ACEA, Duitsland en Italië strijden tegen verbod op brandstofauto's
Europese Commissie onder druk
De Europese Commissie krijgt vanuit diverse hoeken meer weerstand vanwege het geplande verkoopverbod van nieuwe brandstofauto's per 2035. Behalve de ACEA gaan nu ook Duitsland en Italië er (weer) tegen in verzet.
Het geplande verkoopverbod op nieuwe personenauto's met brandstofmotoren ligt al jaren onder vuur, maar de roep om hervorming van de plannen wordt de laatste tijd weer luider.
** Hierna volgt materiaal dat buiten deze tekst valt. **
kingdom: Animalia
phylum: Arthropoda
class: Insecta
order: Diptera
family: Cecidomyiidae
Vanuit de auto-industrie én regeringen klinken waarschuwende geluiden, de gevolgen voor de industrie en daarmee ook de economie zouden volgens sommigen niet te overzien zijn.
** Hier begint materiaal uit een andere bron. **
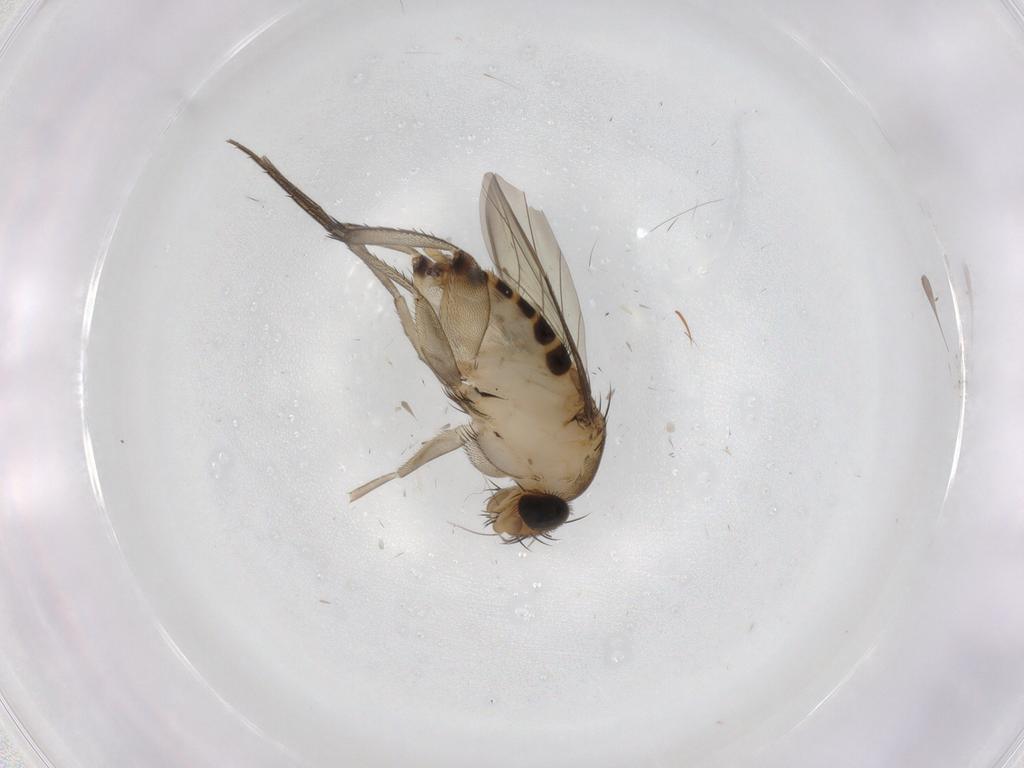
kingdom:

De ACEA beargumenteert in een nieuwe brief aan de Europese Commissie dat inmiddels 25 procent van de nieuwe auto's volledig elektrisch hadden moeten zijn om op koers te liggen voor het doel, maar het is slechts 16 procent. De deadline van 2035 zou volgens de brancheorganisatie voor autofabrikanten bovendien 'heel rigide' zijn, de ACEA wil dat de Europese Commissie kijkt naar manieren om de fabrikanten tegemoet te komen. Zo wil de ACEA onder meer dat CO2-neutrale brandstoffen geaccepteerd worden als alternatief, dat er lagere straffen komen als fabrikanten doelen niet hallen en dat er juist ook CO2-'krediet' gegeven wordt als beloning voor CO2-armere productie van auto's.
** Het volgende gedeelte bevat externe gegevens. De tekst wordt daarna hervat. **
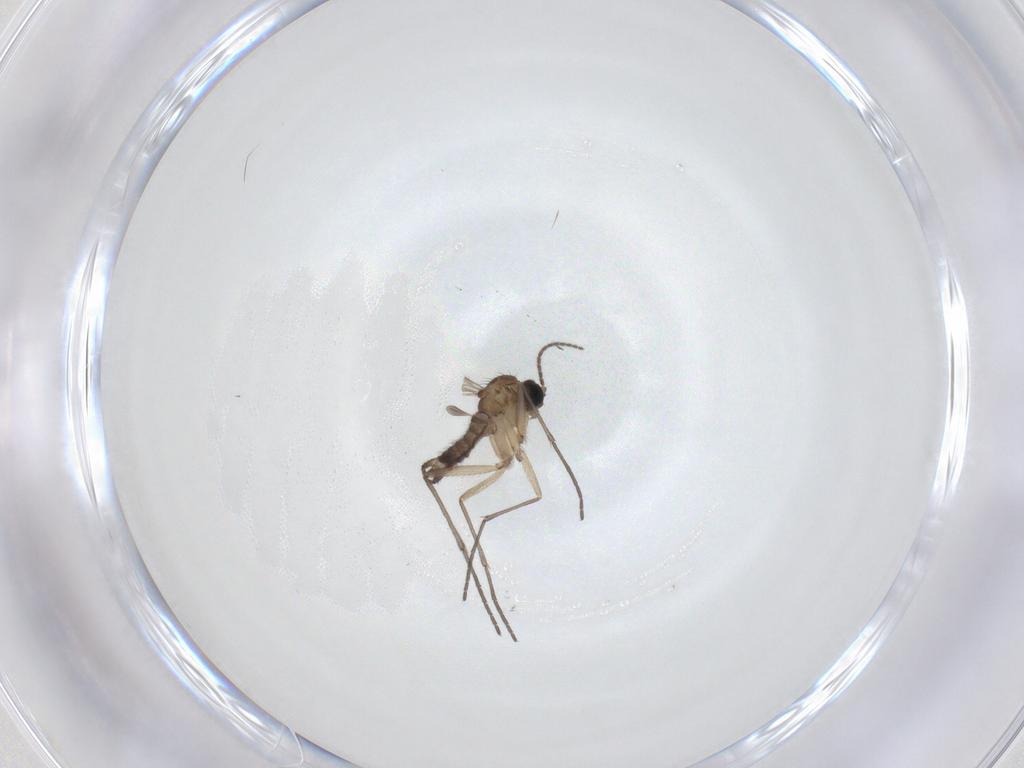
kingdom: Animalia
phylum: Arthropoda
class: Insecta
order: Diptera
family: Sciaridae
De ACEA staat niet alleen in nieuwe oproepen aan de Europese Commissie. Ook twee lidstaten roeren zich. Niet geheel verrassend zijn dat Duitsland en Italië, twee landen met een groot belang bij een gezonde Europese auto-industrie. In een gezamenlijke brief roepen zij op dat de wetgeving herzien moet worden om 'disproportionele straffen' te voorkomen en dat CO2-reductie breder bekeken moet worden, dus bijvoorbeeld ook met het gebruik van biobrandstoffen en niet alleen met synthetische brandstoffen. De twee lidstaten roepen de EC ook op om een versnelde uitrol van laadinfrastructuur en waterstofstations te stimuleren en om niet alleen maar te kijken naar volledig maar ook deels elektrische auto's voor de toekomst.